__REQUIREMENT__
Take every record and write it out again exactly, with no images included.
****
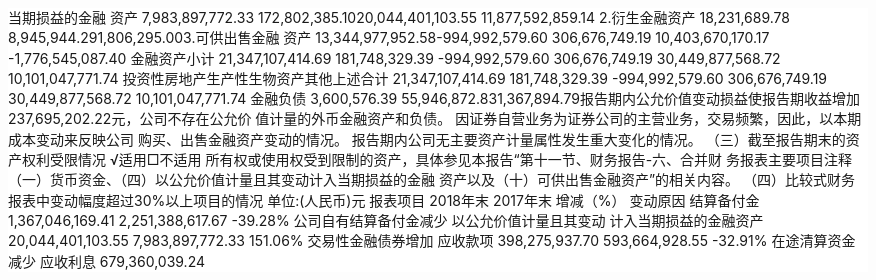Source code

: 当期损益的金融
资产
7,983,897,772.33
172,802,385.1020,044,401,103.55
11,877,592,859.14
2.衍生金融资产
18,231,689.78
8,945,944.291,806,295.003.可供出售金融
资产
13,344,977,952.58-994,992,579.60
306,676,749.19
10,403,670,170.17
-1,776,545,087.40
金融资产小计
21,347,107,414.69
181,748,329.39
-994,992,579.60
306,676,749.19
30,449,877,568.72
10,101,047,771.74
投资性房地产生产性生物资产其他上述合计
21,347,107,414.69
181,748,329.39
-994,992,579.60
306,676,749.19
30,449,877,568.72
10,101,047,771.74
金融负债
3,600,576.39
55,946,872.831,367,894.79报告期内公允价值变动损益使报告期收益增加237,695,202.22元，公司不存在公允价
值计量的外币金融资产和负债。
因证券自营业务为证券公司的主营业务，交易频繁，因此，以本期成本变动来反映公司
购买、出售金融资产变动的情况。
报告期内公司无主要资产计量属性发生重大变化的情况。
（三）截至报告期末的资产权利受限情况
√适用□不适用
所有权或使用权受到限制的资产，具体参见本报告“第十一节、财务报告-六、合并财
务报表主要项目注释（一）货币资金、（四）以公允价值计量且其变动计入当期损益的金融
资产以及（十）可供出售金融资产”的相关内容。
（四）比较式财务报表中变动幅度超过30%以上项目的情况
单位:(人民币)元
报表项目
2018年末
2017年末
增减（%）
变动原因
结算备付金
1,367,046,169.41
2,251,388,617.67
-39.28%
公司自有结算备付金减少
以公允价值计量且其变动
计入当期损益的金融资产
20,044,401,103.55
7,983,897,772.33
151.06%
交易性金融债券增加
应收款项
398,275,937.70
593,664,928.55
-32.91%
在途清算资金减少
应收利息
679,360,039.24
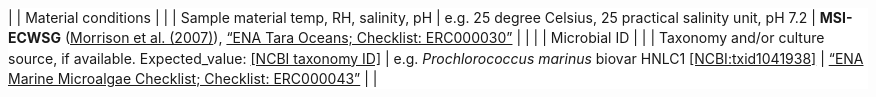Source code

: |                                                        | Material conditions            |                                                                               |                                                                                                                                                                     | Sample material temp, RH, salinity, pH                                                                                                                                                                                                                                                                                                                                                                                                                                                                                                                                                                                                                                                                                                                                                              | e.g. 25 degree Celsius, 25 practical salinity unit, pH 7.2                                                                                                                                                                                                                                                                                                                                                                                                                                                                                                                                                                                                                                                     | **MSI-ECWSG** ([Morrison et al. (2007)](https://doi.org/10.1007/s11306-007-0067-1)), [“ENA Tara Oceans; Checklist: ERC000030”](https://www.ebi.ac.uk/ena/browser/view/ERC000030)                                                                                                                                                                                                                                                                                                                                                                                                                                                                                                                                                                                                                    |                                                                                                                                                                                                                                                                                                    |
|                                                        | Microbial ID                   |                                                                               |                                                                                                                                                                     | Taxonomy and/or culture source, if available. Expected_value: [\[NCBI taxonomy ID\]](https://www.ncbi.nlm.nih.gov/taxonomy)                                                                                                                                                                                                                                                                                                                                                                                                                                                                                                                                                                                                                                                                         | e.g. *Prochlorococcus marinus* biovar HNLC1 [\[NCBI:txid1041938\]](https://www.ncbi.nlm.nih.gov/Taxonomy/Browser/wwwtax.cgi?mode=Info&id=1041938&lvl=3&lin=f&keep=1&srchmode=1&unlock)                                                                                                                                                                                                                                                                                                                                                                                                                                                                                                                         | [“ENA Marine Microalgae Checklist; Checklist: ERC000043”](https://www.ebi.ac.uk/ena/browser/view/ERC000043)                                                                                                                                                                                                                                                                                                                                                                                                                                                                                                                                                                                                                                                                                         |                                                                                                                                                                                                                                                                                                    |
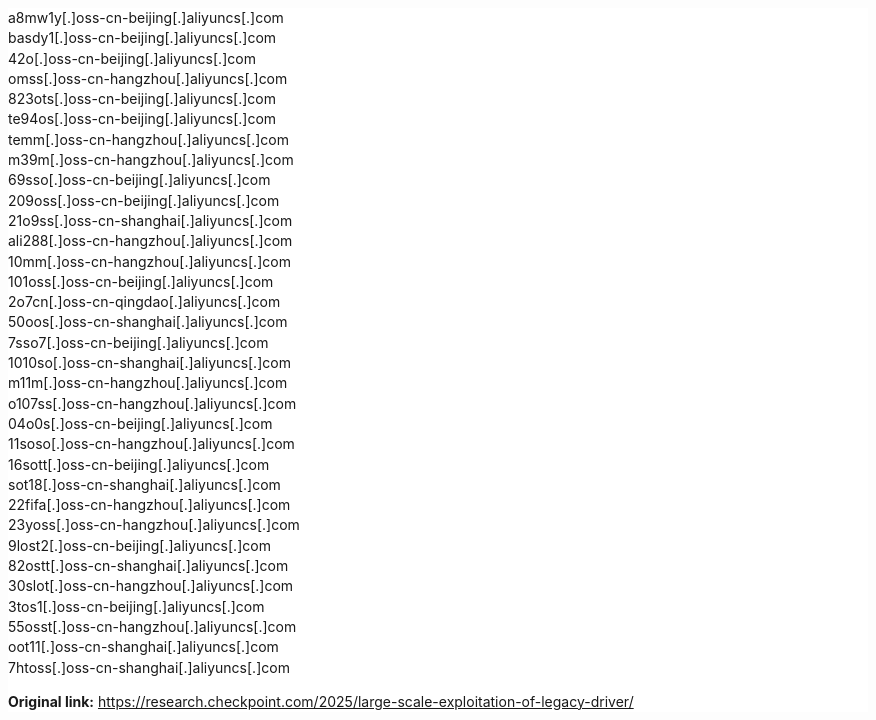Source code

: a8mw1y[.]oss-cn-beijing[.]aliyuncs[.]com \
basdy1[.]oss-cn-beijing[.]aliyuncs[.]com \
42o[.]oss-cn-beijing[.]aliyuncs[.]com \
omss[.]oss-cn-hangzhou[.]aliyuncs[.]com \
823ots[.]oss-cn-beijing[.]aliyuncs[.]com \
te94os[.]oss-cn-beijing[.]aliyuncs[.]com \
temm[.]oss-cn-hangzhou[.]aliyuncs[.]com \
m39m[.]oss-cn-hangzhou[.]aliyuncs[.]com \
69sso[.]oss-cn-beijing[.]aliyuncs[.]com \
209oss[.]oss-cn-beijing[.]aliyuncs[.]com \
21o9ss[.]oss-cn-shanghai[.]aliyuncs[.]com \
ali288[.]oss-cn-hangzhou[.]aliyuncs[.]com \
10mm[.]oss-cn-hangzhou[.]aliyuncs[.]com \
101oss[.]oss-cn-beijing[.]aliyuncs[.]com \
2o7cn[.]oss-cn-qingdao[.]aliyuncs[.]com \
50oos[.]oss-cn-shanghai[.]aliyuncs[.]com \
7sso7[.]oss-cn-beijing[.]aliyuncs[.]com \
1010so[.]oss-cn-shanghai[.]aliyuncs[.]com \
m11m[.]oss-cn-hangzhou[.]aliyuncs[.]com \
o107ss[.]oss-cn-hangzhou[.]aliyuncs[.]com \
04o0s[.]oss-cn-beijing[.]aliyuncs[.]com \
11soso[.]oss-cn-hangzhou[.]aliyuncs[.]com \
16sott[.]oss-cn-beijing[.]aliyuncs[.]com \
sot18[.]oss-cn-shanghai[.]aliyuncs[.]com \
22fifa[.]oss-cn-hangzhou[.]aliyuncs[.]com \
23yoss[.]oss-cn-hangzhou[.]aliyuncs[.]com \
9lost2[.]oss-cn-beijing[.]aliyuncs[.]com \
82ostt[.]oss-cn-shanghai[.]aliyuncs[.]com \
30slot[.]oss-cn-hangzhou[.]aliyuncs[.]com \
3tos1[.]oss-cn-beijing[.]aliyuncs[.]com \
55osst[.]oss-cn-hangzhou[.]aliyuncs[.]com \
oot11[.]oss-cn-shanghai[.]aliyuncs[.]com \
7htoss[.]oss-cn-shanghai[.]aliyuncs[.]com

**Original link:** https://research.checkpoint.com/2025/large-scale-exploitation-of-legacy-driver/
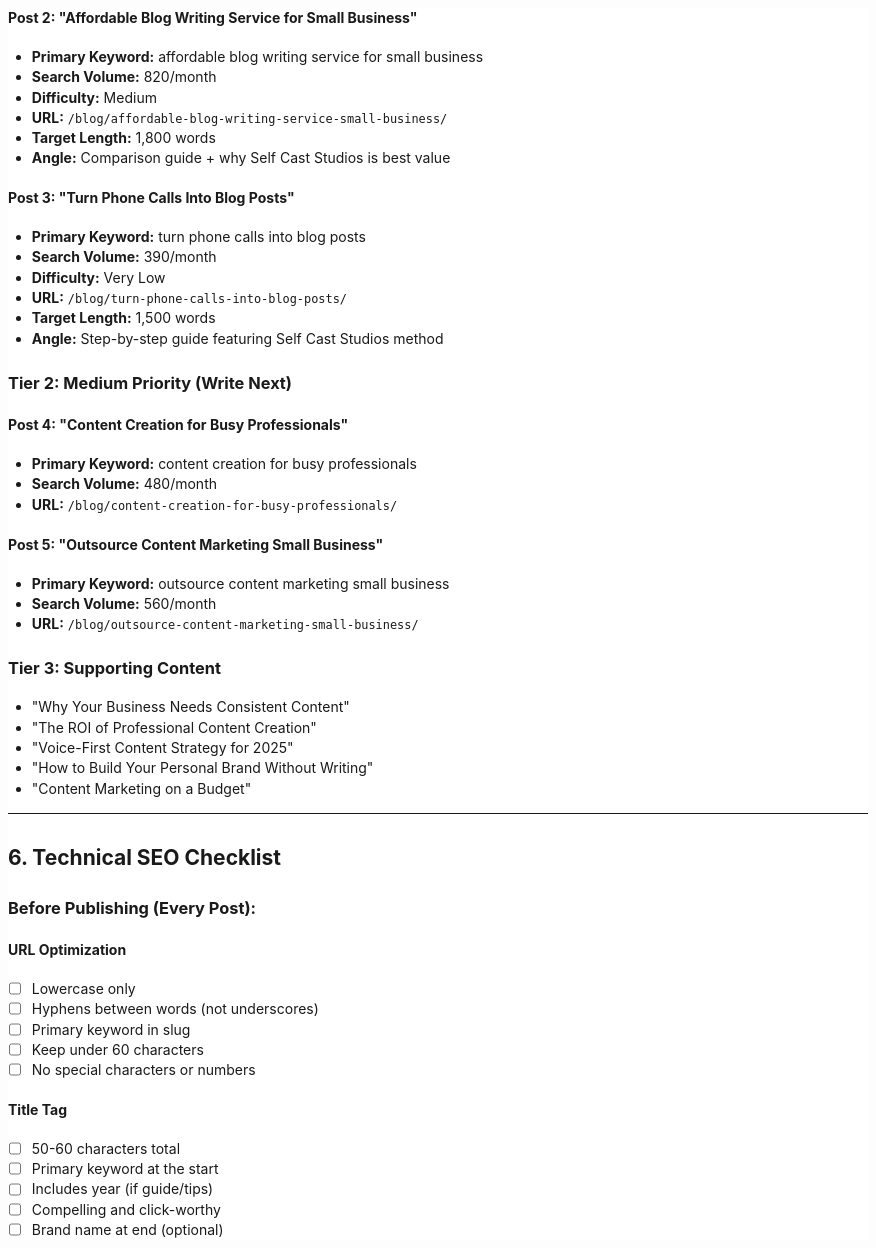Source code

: #### Post 2: "Affordable Blog Writing Service for Small Business"
- **Primary Keyword:** affordable blog writing service for small business
- **Search Volume:** 820/month
- **Difficulty:** Medium
- **URL:** `/blog/affordable-blog-writing-service-small-business/`
- **Target Length:** 1,800 words
- **Angle:** Comparison guide + why Self Cast Studios is best value

#### Post 3: "Turn Phone Calls Into Blog Posts"
- **Primary Keyword:** turn phone calls into blog posts
- **Search Volume:** 390/month
- **Difficulty:** Very Low
- **URL:** `/blog/turn-phone-calls-into-blog-posts/`
- **Target Length:** 1,500 words
- **Angle:** Step-by-step guide featuring Self Cast Studios method

### Tier 2: Medium Priority (Write Next)

#### Post 4: "Content Creation for Busy Professionals"
- **Primary Keyword:** content creation for busy professionals
- **Search Volume:** 480/month
- **URL:** `/blog/content-creation-for-busy-professionals/`

#### Post 5: "Outsource Content Marketing Small Business"
- **Primary Keyword:** outsource content marketing small business
- **Search Volume:** 560/month
- **URL:** `/blog/outsource-content-marketing-small-business/`

### Tier 3: Supporting Content

- "Why Your Business Needs Consistent Content"
- "The ROI of Professional Content Creation"
- "Voice-First Content Strategy for 2025"
- "How to Build Your Personal Brand Without Writing"
- "Content Marketing on a Budget"

---

## 6. Technical SEO Checklist

### Before Publishing (Every Post):

#### URL Optimization
- [ ] Lowercase only
- [ ] Hyphens between words (not underscores)
- [ ] Primary keyword in slug
- [ ] Keep under 60 characters
- [ ] No special characters or numbers

#### Title Tag
- [ ] 50-60 characters total
- [ ] Primary keyword at the start
- [ ] Includes year (if guide/tips)
- [ ] Compelling and click-worthy
- [ ] Brand name at end (optional)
****
__EXERCISE OUTPUT__
Source code

: 当期损益的金融
资产
7,983,897,772.33
172,802,385.1020,044,401,103.55
11,877,592,859.14
2.衍生金融资产
18,231,689.78
8,945,944.291,806,295.003.可供出售金融
资产
13,344,977,952.58-994,992,579.60
306,676,749.19
10,403,670,170.17
-1,776,545,087.40
金融资产小计
21,347,107,414.69
181,748,329.39
-994,992,579.60
306,676,749.19
30,449,877,568.72
10,101,047,771.74
投资性房地产生产性生物资产其他上述合计
21,347,107,414.69
181,748,329.39
-994,992,579.60
306,676,749.19
30,449,877,568.72
10,101,047,771.74
金融负债
3,600,576.39
55,946,872.831,367,894.79报告期内公允价值变动损益使报告期收益增加237,695,202.22元，公司不存在公允价
值计量的外币金融资产和负债。
因证券自营业务为证券公司的主营业务，交易频繁，因此，以本期成本变动来反映公司
购买、出售金融资产变动的情况。
报告期内公司无主要资产计量属性发生重大变化的情况。
（三）截至报告期末的资产权利受限情况
√适用□不适用
所有权或使用权受到限制的资产，具体参见本报告“第十一节、财务报告-六、合并财
务报表主要项目注释（一）货币资金、（四）以公允价值计量且其变动计入当期损益的金融
资产以及（十）可供出售金融资产”的相关内容。
（四）比较式财务报表中变动幅度超过30%以上项目的情况
单位:(人民币)元
报表项目
2018年末
2017年末
增减（%）
变动原因
结算备付金
1,367,046,169.41
2,251,388,617.67
-39.28%
公司自有结算备付金减少
以公允价值计量且其变动
计入当期损益的金融资产
20,044,401,103.55
7,983,897,772.33
151.06%
交易性金融债券增加
应收款项
398,275,937.70
593,664,928.55
-32.91%
在途清算资金减少
应收利息
679,360,039.24
Source code

: |                                                        | Material conditions            |                                                                               |                                                                                                                                                                     | Sample material temp, RH, salinity, pH                                                                                                                                                                                                                                                                                                                                                                                                                                                                                                                                                                                                                                                                                                                                                              | e.g. 25 degree Celsius, 25 practical salinity unit, pH 7.2                                                                                                                                                                                                                                                                                                                                                                                                                                                                                                                                                                                                                                                     | **MSI-ECWSG** ([Morrison et al. (2007)](https://doi.org/10.1007/s11306-007-0067-1)), [“ENA Tara Oceans; Checklist: ERC000030”](https://www.ebi.ac.uk/ena/browser/view/ERC000030)                                                                                                                                                                                                                                                                                                                                                                                                                                                                                                                                                                                                                    |                                                                                                                                                                                                                                                                                                    |
|                                                        | Microbial ID                   |                                                                               |                                                                                                                                                                     | Taxonomy and/or culture source, if available. Expected_value: [\[NCBI taxonomy ID\]](https://www.ncbi.nlm.nih.gov/taxonomy)                                                                                                                                                                                                                                                                                                                                                                                                                                                                                                                                                                                                                                                                         | e.g. *Prochlorococcus marinus* biovar HNLC1 [\[NCBI:txid1041938\]](https://www.ncbi.nlm.nih.gov/Taxonomy/Browser/wwwtax.cgi?mode=Info&id=1041938&lvl=3&lin=f&keep=1&srchmode=1&unlock)                                                                                                                                                                                                                                                                                                                                                                                                                                                                                                                         | [“ENA Marine Microalgae Checklist; Checklist: ERC000043”](https://www.ebi.ac.uk/ena/browser/view/ERC000043)                                                                                                                                                                                                                                                                                                                                                                                                                                                                                                                                                                                                                                                                                         |                                                                                                                                                                                                                                                                                                    |
Source code

: a8mw1y[.]oss-cn-beijing[.]aliyuncs[.]com \
basdy1[.]oss-cn-beijing[.]aliyuncs[.]com \
42o[.]oss-cn-beijing[.]aliyuncs[.]com \
omss[.]oss-cn-hangzhou[.]aliyuncs[.]com \
823ots[.]oss-cn-beijing[.]aliyuncs[.]com \
te94os[.]oss-cn-beijing[.]aliyuncs[.]com \
temm[.]oss-cn-hangzhou[.]aliyuncs[.]com \
m39m[.]oss-cn-hangzhou[.]aliyuncs[.]com \
69sso[.]oss-cn-beijing[.]aliyuncs[.]com \
209oss[.]oss-cn-beijing[.]aliyuncs[.]com \
21o9ss[.]oss-cn-shanghai[.]aliyuncs[.]com \
ali288[.]oss-cn-hangzhou[.]aliyuncs[.]com \
10mm[.]oss-cn-hangzhou[.]aliyuncs[.]com \
101oss[.]oss-cn-beijing[.]aliyuncs[.]com \
2o7cn[.]oss-cn-qingdao[.]aliyuncs[.]com \
50oos[.]oss-cn-shanghai[.]aliyuncs[.]com \
7sso7[.]oss-cn-beijing[.]aliyuncs[.]com \
1010so[.]oss-cn-shanghai[.]aliyuncs[.]com \
m11m[.]oss-cn-hangzhou[.]aliyuncs[.]com \
o107ss[.]oss-cn-hangzhou[.]aliyuncs[.]com \
04o0s[.]oss-cn-beijing[.]aliyuncs[.]com \
11soso[.]oss-cn-hangzhou[.]aliyuncs[.]com \
16sott[.]oss-cn-beijing[.]aliyuncs[.]com \
sot18[.]oss-cn-shanghai[.]aliyuncs[.]com \
22fifa[.]oss-cn-hangzhou[.]aliyuncs[.]com \
23yoss[.]oss-cn-hangzhou[.]aliyuncs[.]com \
9lost2[.]oss-cn-beijing[.]aliyuncs[.]com \
82ostt[.]oss-cn-shanghai[.]aliyuncs[.]com \
30slot[.]oss-cn-hangzhou[.]aliyuncs[.]com \
3tos1[.]oss-cn-beijing[.]aliyuncs[.]com \
55osst[.]oss-cn-hangzhou[.]aliyuncs[.]com \
oot11[.]oss-cn-shanghai[.]aliyuncs[.]com \
7htoss[.]oss-cn-shanghai[.]aliyuncs[.]com

**Original link:** https://research.checkpoint.com/2025/large-scale-exploitation-of-legacy-driver/
Source code

: #### Post 2: "Affordable Blog Writing Service for Small Business"
- **Primary Keyword:** affordable blog writing service for small business
- **Search Volume:** 820/month
- **Difficulty:** Medium
- **URL:** `/blog/affordable-blog-writing-service-small-business/`
- **Target Length:** 1,800 words
- **Angle:** Comparison guide + why Self Cast Studios is best value

#### Post 3: "Turn Phone Calls Into Blog Posts"
- **Primary Keyword:** turn phone calls into blog posts
- **Search Volume:** 390/month
- **Difficulty:** Very Low
- **URL:** `/blog/turn-phone-calls-into-blog-posts/`
- **Target Length:** 1,500 words
- **Angle:** Step-by-step guide featuring Self Cast Studios method

### Tier 2: Medium Priority (Write Next)

#### Post 4: "Content Creation for Busy Professionals"
- **Primary Keyword:** content creation for busy professionals
- **Search Volume:** 480/month
- **URL:** `/blog/content-creation-for-busy-professionals/`

#### Post 5: "Outsource Content Marketing Small Business"
- **Primary Keyword:** outsource content marketing small business
- **Search Volume:** 560/month
- **URL:** `/blog/outsource-content-marketing-small-business/`

### Tier 3: Supporting Content

- "Why Your Business Needs Consistent Content"
- "The ROI of Professional Content Creation"
- "Voice-First Content Strategy for 2025"
- "How to Build Your Personal Brand Without Writing"
- "Content Marketing on a Budget"

---

## 6. Technical SEO Checklist

### Before Publishing (Every Post):

#### URL Optimization
- [ ] Lowercase only
- [ ] Hyphens between words (not underscores)
- [ ] Primary keyword in slug
- [ ] Keep under 60 characters
- [ ] No special characters or numbers

#### Title Tag
- [ ] 50-60 characters total
- [ ] Primary keyword at the start
- [ ] Includes year (if guide/tips)
- [ ] Compelling and click-worthy
- [ ] Brand name at end (optional)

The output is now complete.